3 According to counsel for Law Firm-1, the attorneys at Law Firm-1 and Latham who participated in drafting and/or reviewing these statements were unaware at the time that the defendant had billed work on the Russian Bank-1 allegations to the Clinton Campaign.

Except, as laid out here, none of the Perkins Coie people involved in writing the statement knew how Sussmann had billed his time. And Durham hasn’t found a reason to otherwise pierce the privilege claims that went into the drafting of the statement.

So that’s probably not going to work to establish his continuing conspiracy.

The other event on which Durham might have hung a continuing conspiracy was that February 9 meeting. It involved updated work from Joffe, after all. And Durham claims Sussmann again deliberately hid who his client was rather than (as he now knows Sussmann did for tips from Jofffe that had nothing to do with Donald Trump) just shared a tip anonymously.

But instead of rolling out what Sussmann presented in that February 9 meeting five years and two days ago in a conspiracy indictment, Durham instead packaged it up in a filing pertaining to a potential conflict. This February 9 meeting, it appears, won’t be the hook on which Durham gets to charge a conspiracy.

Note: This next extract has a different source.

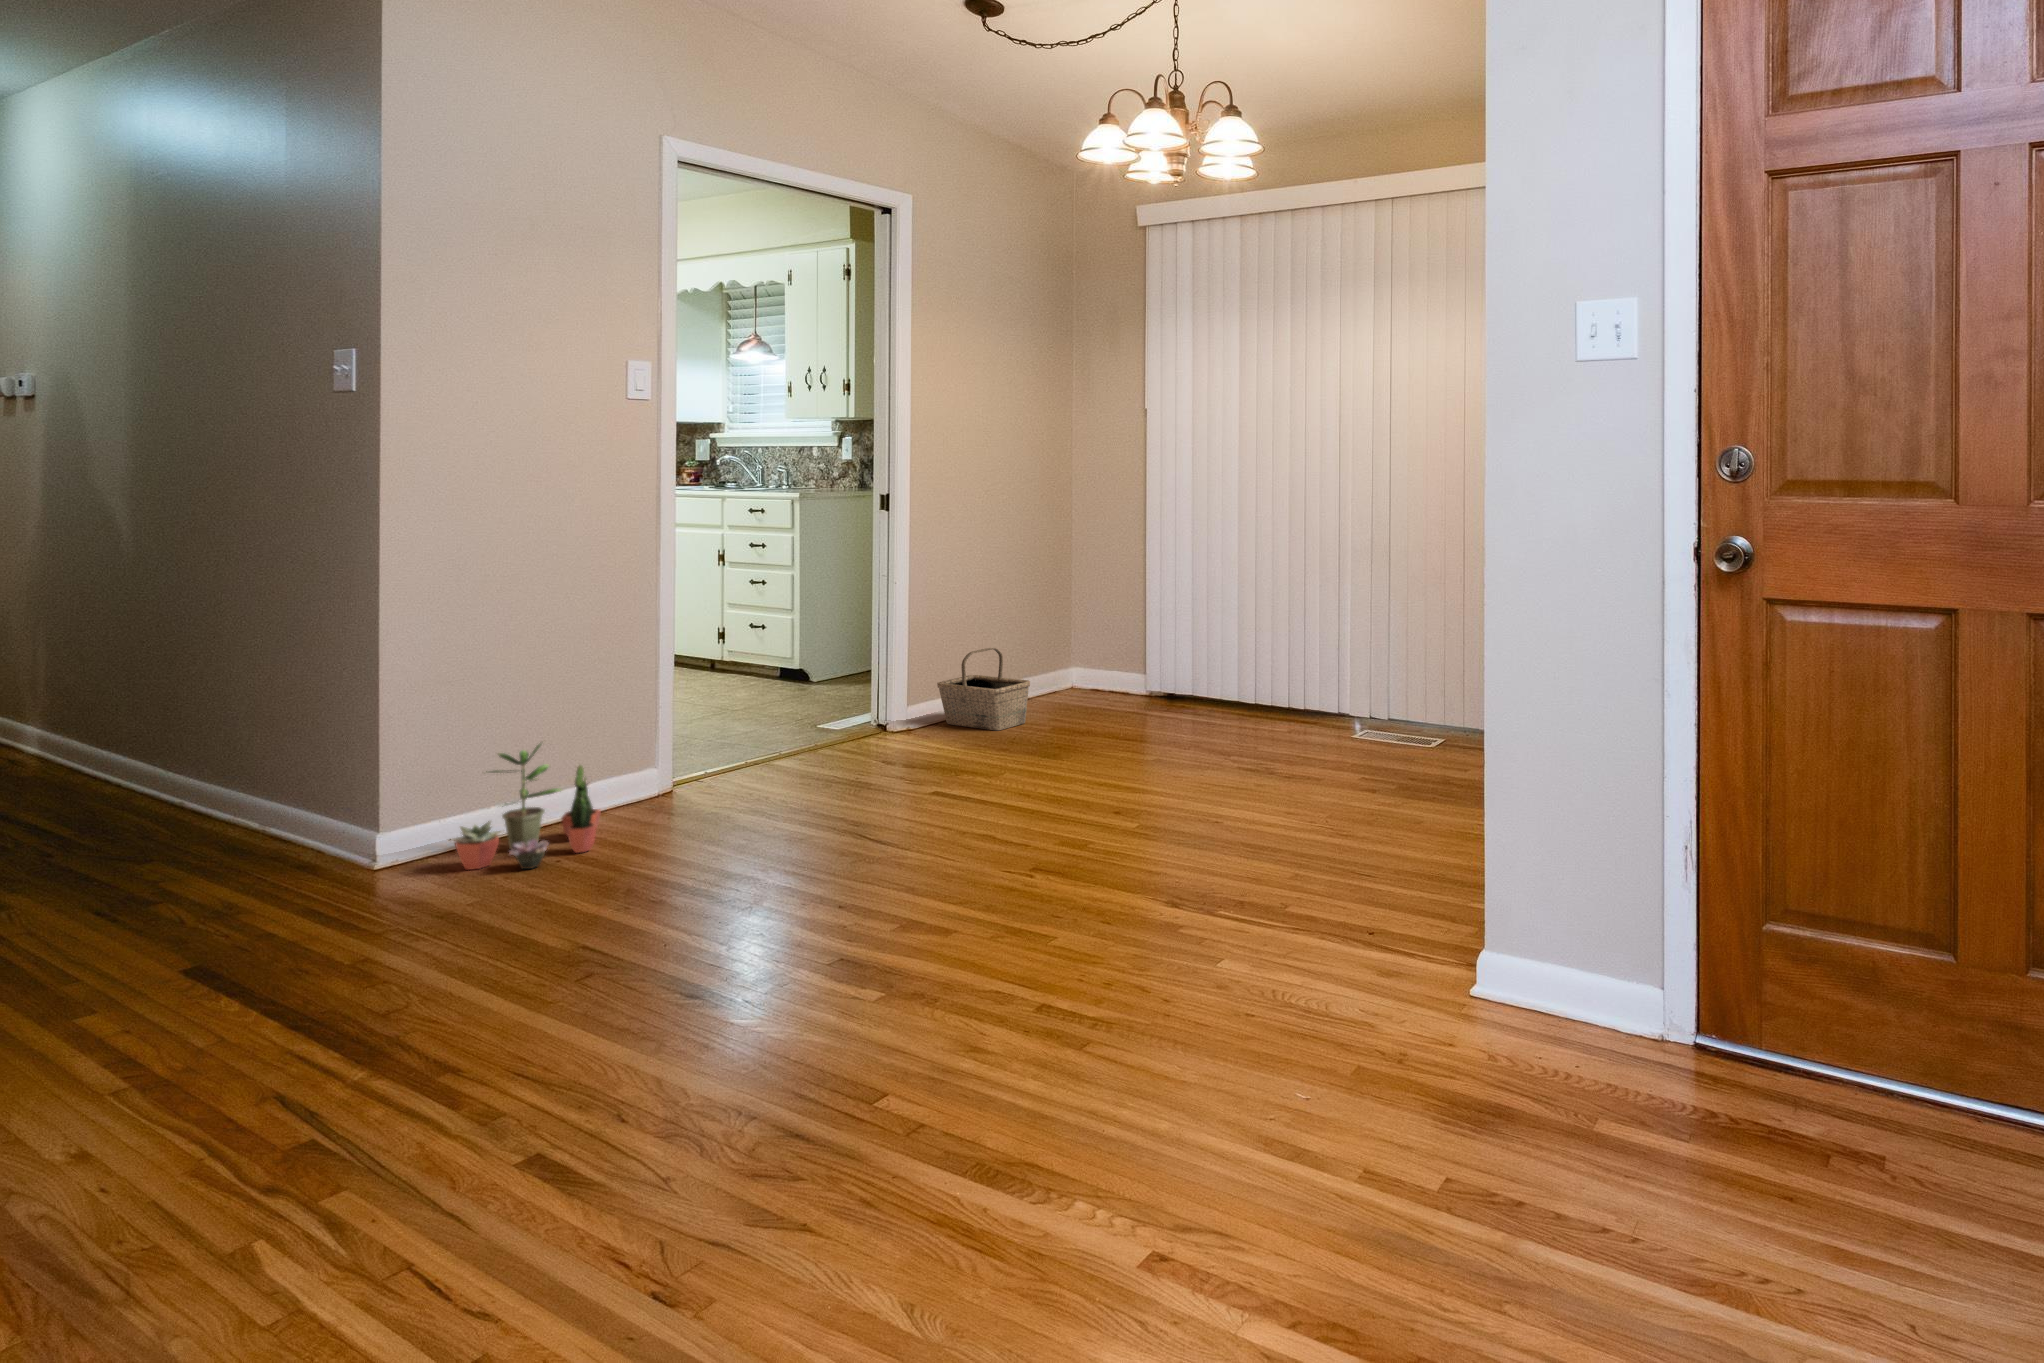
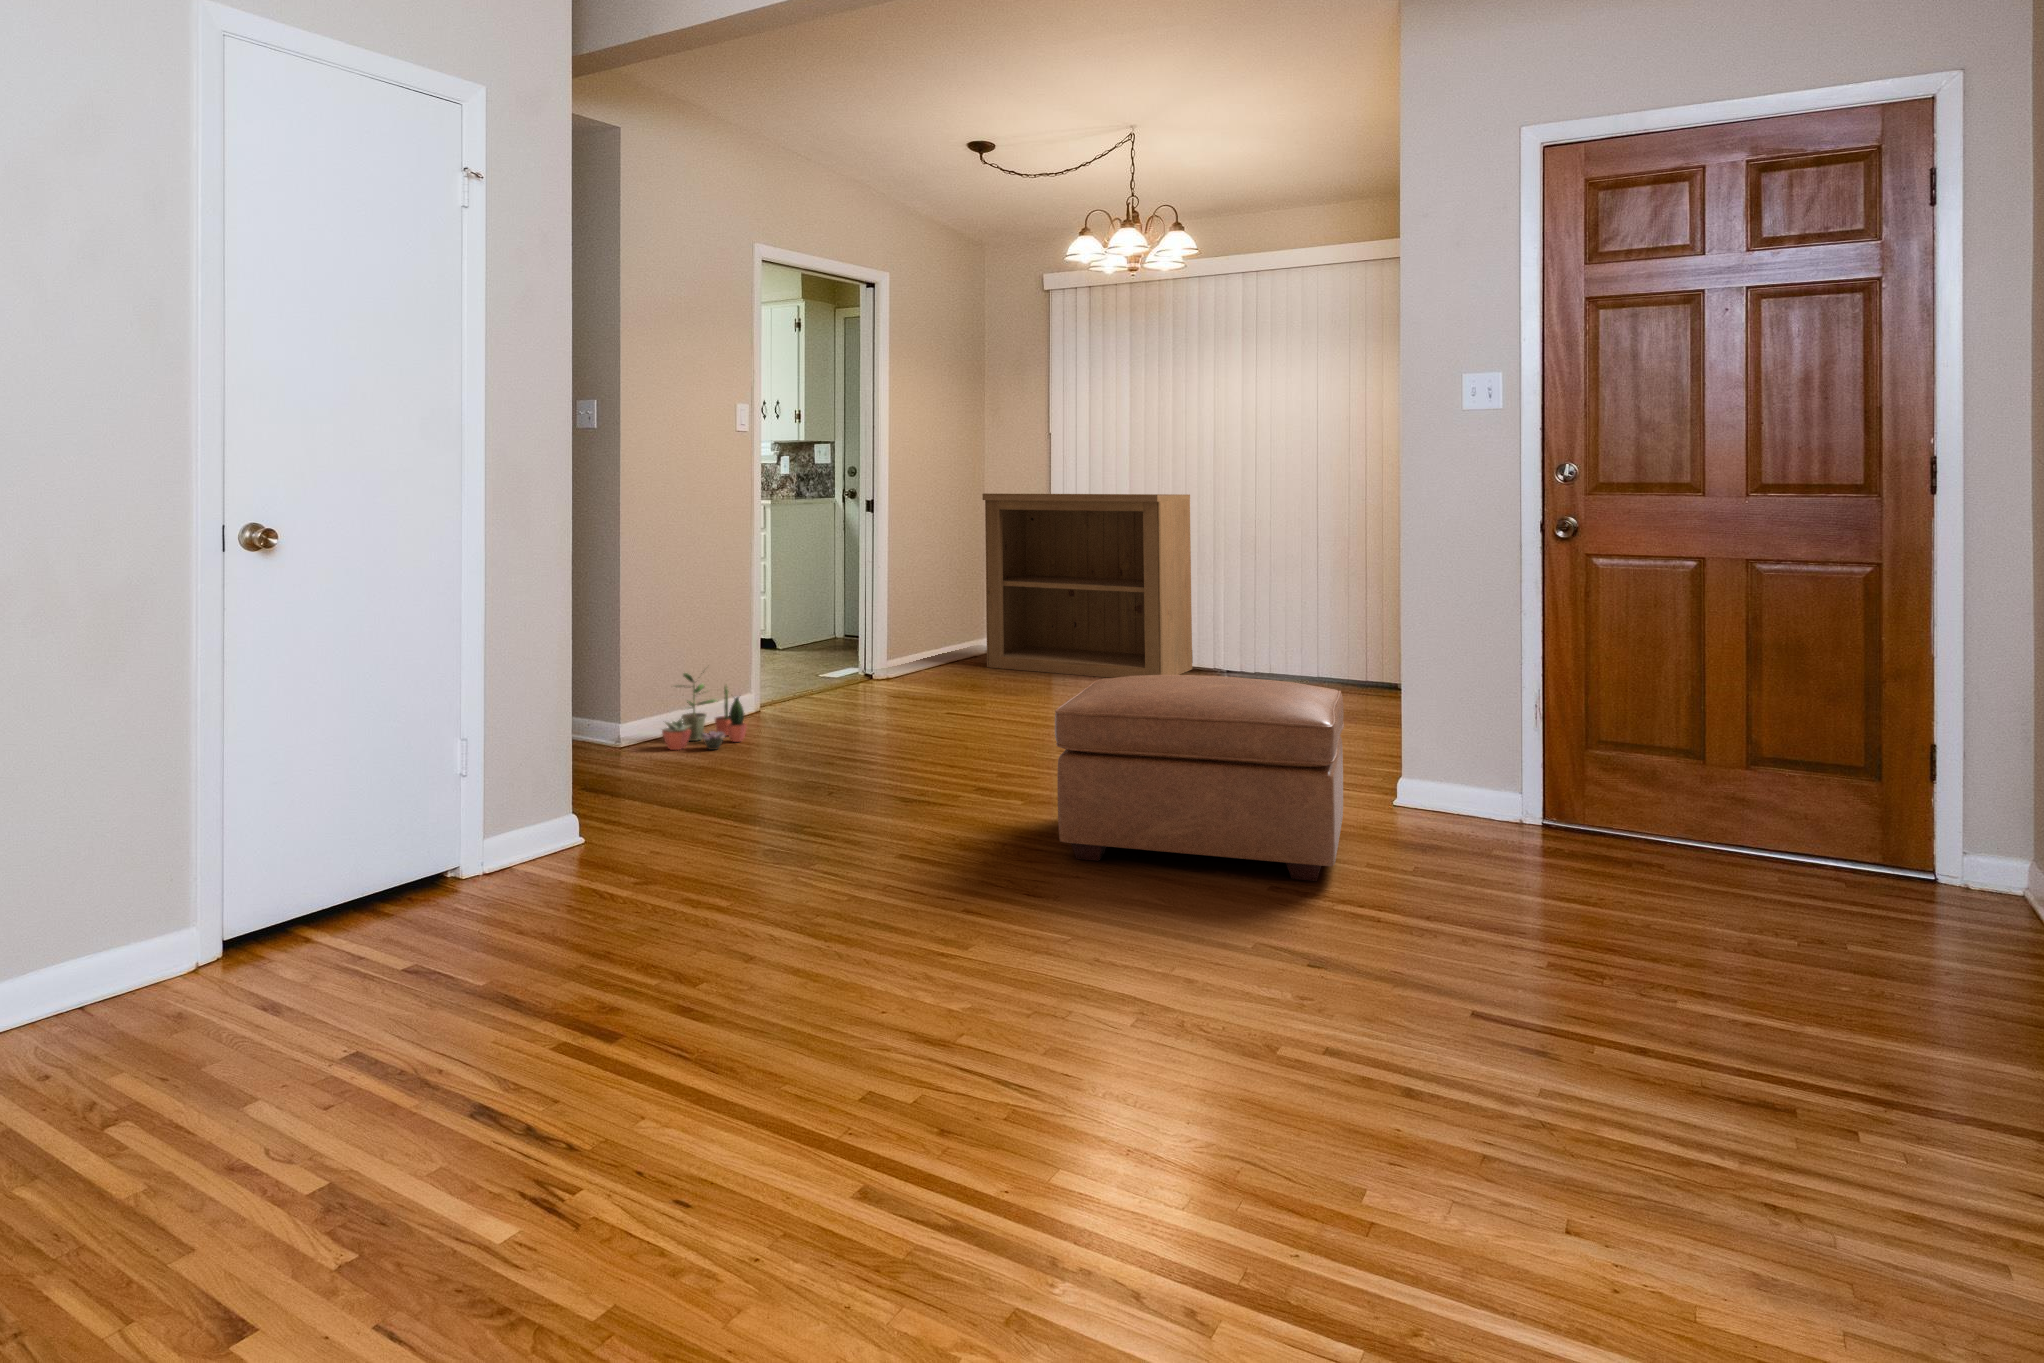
bookshelf: none [1049,485,1317,735] -> present [982,493,1193,678]
basket: present [937,648,1030,730] -> none [905,617,975,679]
ottoman: none [822,798,1360,1214] -> present [1055,675,1344,881]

I’m not saying that Durham won’t be able to pull together his grand conspiracy. He might next point to testimony in Congress (possibly Glenn Simpson’s) to claim that there was some grand cover-up of what he imagines was an attempt to smear Donald Trump. Except, as this filing admits, Sussmann’s sworn testimony to the House Intelligence Committee shows that when asked — by future coup investigative subject Kash Patel — Sussmann testified consistently with sharing this information on behalf of Joffe, which is what Sussmann’s currently operative story remains. Durham did suggest he thinks he can show Sussmannn misled members of Congress because he claims it was, “knowingly and intentionally misleading insofar as it failed to disclose that the defendant billed work on the Russian Bank-1 allegations to the Clinton Campaign,” except (as with the alleged lie more generally) that’s not what he was asked about.

By all means, John Durham, make Kash Patel a witness at your trial. Give Sussmann an opportunity to ask how Kash came to learn of this meeting in the first place, to say nothing about whether Kash has recently been involved in efforts to overthrow the US government.

Whatever Durham hopes to use to sustain the claim of a continuing conspiracy, this filing seems to concede that the lies Durham claims Sussmann told in that meeting that took place five years and a few days ago will not be charged.

Ask not for whom the statute of limitations toll, John Durham. They toll for you.